Distance traveled by goods train = speed * time = 10t
Distance traveled by express train = ut + 1/2at^2 = 1/2at^2
u = 0 (express train starts from rest) and t cancels:
1/2at = 10
at = 20 (acceleration = 0.5)
t = 40s
Answer is D
Q11:
The collision is inelastic. Masses are added on the RHS:
m1v1 + m2v2 = (m1 +m2)v
v2 = 0, so:
2 * 3 = (2 + 1) v
v = 2
KE lost = Initial KE - Final KE = 0.5m1v1^2 - 0.5(m1 + m2)v^1/2
= 0.5*2*3^2 - 0.5*3*2^2 = 3 J
Answer is D
Q16:
Since the tension T in the cable alone is countering the other forces to keep the trapdoor in equilibrium, it is the largest. The only option with T being maximum is C, so the answer is C.
Q17:
v = (2gh)^1/2
HEIGHT IS 0.72 NOT 0.8! Measure from the base of the ball. Diameter is 0.08. We have to subtract that.

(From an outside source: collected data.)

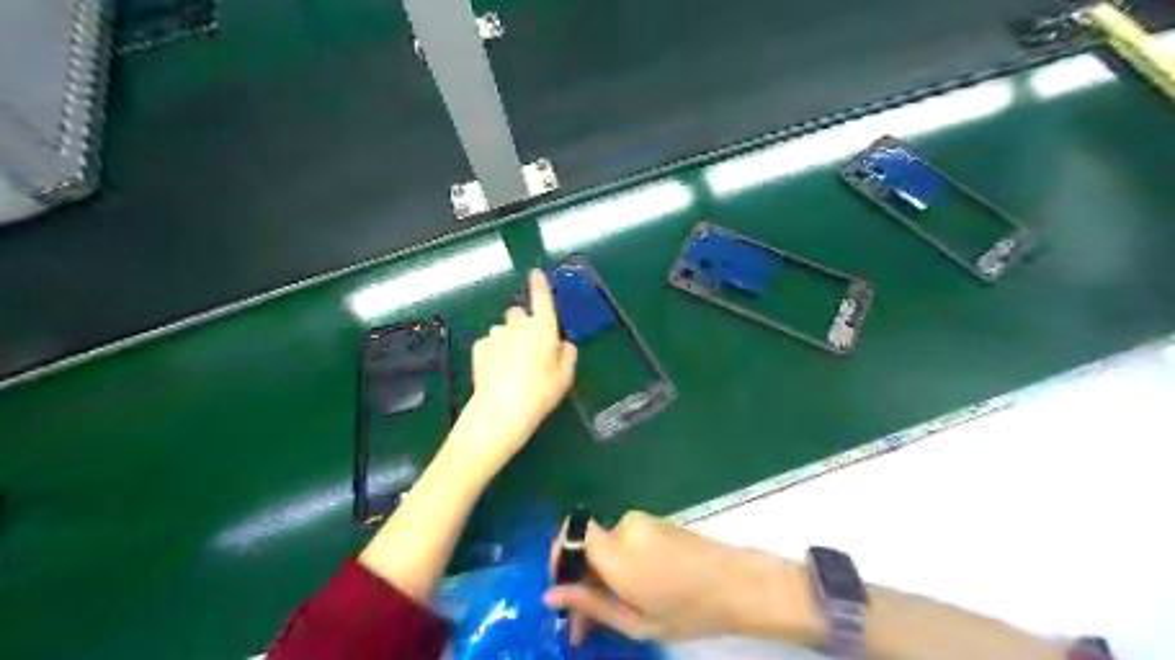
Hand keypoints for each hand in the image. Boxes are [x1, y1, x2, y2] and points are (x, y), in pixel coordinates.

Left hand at [462, 269, 578, 469]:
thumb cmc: (541, 392)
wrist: (502, 409)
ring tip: (511, 367)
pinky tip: (497, 372)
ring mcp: (496, 334)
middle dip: (523, 326)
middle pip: (520, 315)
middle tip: (529, 350)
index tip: (535, 273)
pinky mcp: (479, 346)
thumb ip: (568, 354)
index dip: (540, 284)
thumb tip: (563, 343)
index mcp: (543, 328)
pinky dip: (494, 352)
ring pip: (504, 330)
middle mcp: (519, 324)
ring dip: (508, 341)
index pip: (542, 298)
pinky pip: (490, 343)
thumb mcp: (566, 376)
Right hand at [545, 510, 814, 644]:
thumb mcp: (636, 621)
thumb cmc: (689, 610)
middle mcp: (624, 527)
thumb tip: (551, 595)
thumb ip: (591, 604)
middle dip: (581, 580)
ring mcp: (642, 521)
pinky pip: (624, 541)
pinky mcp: (655, 522)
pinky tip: (632, 591)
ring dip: (601, 575)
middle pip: (586, 546)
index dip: (560, 560)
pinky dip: (620, 564)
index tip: (563, 592)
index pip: (570, 535)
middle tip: (584, 623)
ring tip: (613, 613)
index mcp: (617, 552)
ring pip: (605, 546)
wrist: (739, 583)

Use 1/2mv^2 = initial KE to calculate mass.
u = (2gh)^1/2
Again, height is 0.45-0.08 m.
KE after impact = 1/2mu^2 = 0.39 J
Answer is C
Q18:
P = E/t
P = (1/2mv^2)/t [m = density p * volume V]
P = (1/2pVv^2)/t [Vol = Area A * length s]
P = (1/2pAlv^2)/t [l/t = speed v]
P = 1/2Alv^3
Substitute values, Answer is B.
ummm. Question number 35 too please.